= Stephen Lavelle =

Scottish boxer

Stephen Lavelle (born 14 August 1990) is a Scottish retired heavyweight boxer.

==Career==
Lavelle is best known for winning a bronze medal at the 2014 Commonwealth Games in Glasgow. He secured the medal after he progressed through to the semi-finals when he defeated India's Armritpreet Singh in the quarter-finals on 30 July 2014. In the semi-final on 1 August 2014, Lavelle was defeated by New Zealander David Light. After defeating Lavelle, Light then progressed through to the final on 2 August 2014. Light was subsequently defeated by Canadian Samir El-Mais.

==Legal issues==
In April 2018, Lavelle was charged with assault occasioning bodily harm and common assault after an incident at the SinCity nightclub in Surfers Paradise on the Gold Coast in Australia.
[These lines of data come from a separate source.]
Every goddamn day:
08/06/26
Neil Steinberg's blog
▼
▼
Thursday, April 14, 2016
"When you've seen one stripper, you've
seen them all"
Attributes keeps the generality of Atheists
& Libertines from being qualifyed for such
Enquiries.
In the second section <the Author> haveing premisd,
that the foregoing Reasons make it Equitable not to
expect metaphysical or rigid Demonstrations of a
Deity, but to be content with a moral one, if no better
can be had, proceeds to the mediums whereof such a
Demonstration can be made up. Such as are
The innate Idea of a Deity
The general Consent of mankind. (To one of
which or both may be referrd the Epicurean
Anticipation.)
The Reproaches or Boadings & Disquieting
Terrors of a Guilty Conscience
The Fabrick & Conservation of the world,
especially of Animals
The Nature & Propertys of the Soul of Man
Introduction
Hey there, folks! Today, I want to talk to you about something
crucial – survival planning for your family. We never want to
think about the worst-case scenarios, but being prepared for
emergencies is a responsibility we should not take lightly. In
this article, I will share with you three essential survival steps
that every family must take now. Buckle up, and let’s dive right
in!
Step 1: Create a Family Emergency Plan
Lavelle appeared in Southport Magistrates Court on 31 October 2018, where he was found guilty of assault and causing bodily harm.
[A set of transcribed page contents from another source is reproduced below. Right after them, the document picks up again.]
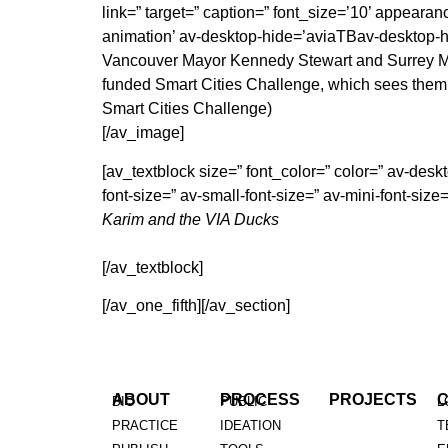
link=” target=” caption=” font_size=’10’ appearan
animation’ av-desktop-hide=’aviaTBav-desktop-
Vancouver Mayor Kennedy Stewart and Surrey Mayo
funded Smart Cities Challenge, which sees them 
Smart Cities Challenge)
[/av_image]
[av_textblock size=” font_color=” color=” av-d
font-size=” av-small-font-size=” av-mini-font-si
Karim and the VIA Ducks
[/av_textblock]
[/av_one_fifth][/av_section]
ABOUT
PROCESS
PROJECTS
BIO
PUBLIC
L
PRACTICE
IDEATION
T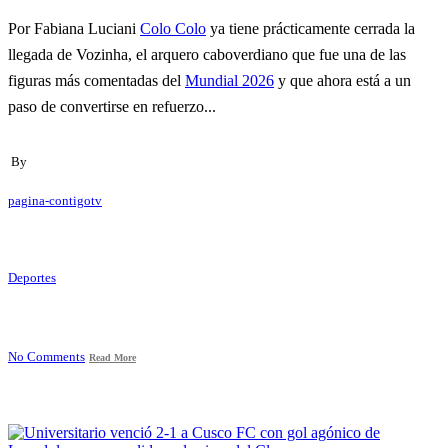
Por Fabiana Luciani
Colo Colo
ya tiene prácticamente cerrada la
llegada de Vozinha, el arquero caboverdiano que fue una de las
figuras más comentadas del
Mundial 2026
y que ahora está a un
paso de convertirse en refuerzo...
By
pagina-contigotv
Deportes
No Comments
Read More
The court heard Lavelle had urinated on a dance floor next to two girls, after which a cousin of one of the girls confronted Lavelle about his behaviour. A fight between Lavelle and the man broke out when Lavelle commenced throwing punches, one of which struck one of the girls. The magistrate dismissed the suggestion that Lavelle had acted in self-defence, and handed him a nine-month suspended sentence.